Although quite effective, balloon angioplasty for cerebral vasospasm may be associated with certain procedural caveats and limitations worth noting. Utilizing balloon angioplasty in a ruptured but unsecured aneurysm should be avoided given the risk of rerupture. The potential complications of balloon angioplasty have been well noted in the literature. Vessel rupture, vessel perforation, thromboembolic events, intracranial hemorrhage, arterial dissection, reperfusion injury, and hemorrhage from unsecured aneurysms have been reported. At our institution, we routinely infuse IA verapamil before balloon angioplasty to assist in navigation and to reduce the risk of procedural complications. We have used compliant, semicompliant, supercompliant, and noncompliant intracranial balloons in our practice. However, these can often vary in size. When sized appropriately, even noncompliant balloons can be safe and effective for angioplasty. In a multicenter study, Patel et al. reported on 165 angioplasty procedures using noncompliant balloons for SAH-induced vasospasm with improvement in 97% of cases without any procedure-related complications. We also use compliant balloons for angioplasty. Stent retrievers have also been used to treat vasospasm in M1, M2, A1, and A2 segments with lasting (>24 h) radiographic success and without complication. Particularly when using a noncompliant balloon, it is crucial that the balloon is sized appropriately. Use of a noncompliant balloon that is too large drastically increased the risk of vessel rupture. At our institution, with rare exceptions (see case example), it is our practice to avoid choosing a balloon larger than two-thirds the size of the native vessel. However, particularly when using a noncompliant balloon, we rarely size above a 2.25-mm diameter in the MCA.
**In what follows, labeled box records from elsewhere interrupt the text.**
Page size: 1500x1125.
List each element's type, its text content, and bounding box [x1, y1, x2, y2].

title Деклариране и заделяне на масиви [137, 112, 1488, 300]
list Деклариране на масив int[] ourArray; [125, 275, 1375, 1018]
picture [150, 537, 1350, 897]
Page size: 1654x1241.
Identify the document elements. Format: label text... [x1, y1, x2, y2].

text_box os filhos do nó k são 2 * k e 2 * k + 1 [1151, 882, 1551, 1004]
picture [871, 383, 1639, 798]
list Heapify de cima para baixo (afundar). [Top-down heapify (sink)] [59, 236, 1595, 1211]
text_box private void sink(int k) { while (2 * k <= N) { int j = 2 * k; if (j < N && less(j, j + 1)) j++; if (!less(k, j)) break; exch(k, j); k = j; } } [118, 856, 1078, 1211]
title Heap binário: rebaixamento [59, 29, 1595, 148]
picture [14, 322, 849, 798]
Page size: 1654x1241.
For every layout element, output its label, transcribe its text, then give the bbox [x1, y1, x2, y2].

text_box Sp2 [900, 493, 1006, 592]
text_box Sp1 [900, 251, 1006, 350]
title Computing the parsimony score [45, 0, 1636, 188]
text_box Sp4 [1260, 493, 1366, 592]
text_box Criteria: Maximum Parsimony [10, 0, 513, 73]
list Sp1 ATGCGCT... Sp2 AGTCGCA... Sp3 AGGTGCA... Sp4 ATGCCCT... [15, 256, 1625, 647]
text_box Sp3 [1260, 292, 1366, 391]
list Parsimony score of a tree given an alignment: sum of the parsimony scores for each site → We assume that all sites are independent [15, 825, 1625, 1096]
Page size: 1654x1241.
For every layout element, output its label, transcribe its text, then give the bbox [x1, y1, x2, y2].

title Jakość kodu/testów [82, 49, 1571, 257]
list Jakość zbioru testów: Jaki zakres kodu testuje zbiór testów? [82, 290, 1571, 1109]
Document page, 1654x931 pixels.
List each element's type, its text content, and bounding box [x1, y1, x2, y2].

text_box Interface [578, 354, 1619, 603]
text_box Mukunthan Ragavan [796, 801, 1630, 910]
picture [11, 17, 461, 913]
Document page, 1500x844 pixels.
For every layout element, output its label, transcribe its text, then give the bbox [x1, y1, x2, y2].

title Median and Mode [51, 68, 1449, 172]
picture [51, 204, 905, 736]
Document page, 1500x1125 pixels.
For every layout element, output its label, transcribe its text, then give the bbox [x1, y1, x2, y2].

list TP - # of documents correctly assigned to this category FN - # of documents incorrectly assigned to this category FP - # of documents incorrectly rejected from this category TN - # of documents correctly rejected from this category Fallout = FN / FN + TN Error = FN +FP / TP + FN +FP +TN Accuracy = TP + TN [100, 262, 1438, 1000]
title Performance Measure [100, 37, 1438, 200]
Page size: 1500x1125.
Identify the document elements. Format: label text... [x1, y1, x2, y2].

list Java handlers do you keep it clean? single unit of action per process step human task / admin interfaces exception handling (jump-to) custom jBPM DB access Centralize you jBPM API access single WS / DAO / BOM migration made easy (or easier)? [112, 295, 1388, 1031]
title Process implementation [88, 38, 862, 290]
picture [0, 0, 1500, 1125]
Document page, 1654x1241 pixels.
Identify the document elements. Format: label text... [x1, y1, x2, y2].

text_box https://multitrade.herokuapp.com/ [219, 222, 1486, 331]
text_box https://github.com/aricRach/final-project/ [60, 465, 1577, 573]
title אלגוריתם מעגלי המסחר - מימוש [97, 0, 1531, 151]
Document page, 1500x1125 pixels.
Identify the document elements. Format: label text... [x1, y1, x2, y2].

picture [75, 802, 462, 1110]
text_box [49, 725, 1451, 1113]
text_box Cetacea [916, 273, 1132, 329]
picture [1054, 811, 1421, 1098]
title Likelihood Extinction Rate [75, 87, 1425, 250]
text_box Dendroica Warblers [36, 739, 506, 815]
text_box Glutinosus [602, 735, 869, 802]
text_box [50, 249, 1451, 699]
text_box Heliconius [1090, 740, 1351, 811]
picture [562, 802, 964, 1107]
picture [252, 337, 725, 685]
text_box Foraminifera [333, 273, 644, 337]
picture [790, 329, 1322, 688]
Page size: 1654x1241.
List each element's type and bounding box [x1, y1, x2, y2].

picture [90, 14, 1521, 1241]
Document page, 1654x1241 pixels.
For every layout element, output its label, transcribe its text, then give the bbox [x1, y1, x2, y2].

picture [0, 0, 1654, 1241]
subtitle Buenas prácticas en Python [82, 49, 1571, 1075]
We have also had early radiographic success in the use of stent retrievers in refractive vasospasm cases that had been maximally medically treated and treated maximally with IA calcium channel antagonists as well as balloon angioplasty. This version of adjunctive mechanical angioplasty is not widely used and may have good indications for those particularly refractory cases. There is, however, a need for additional study to appropriately elucidate the long-term clinical and radiographic outcomes.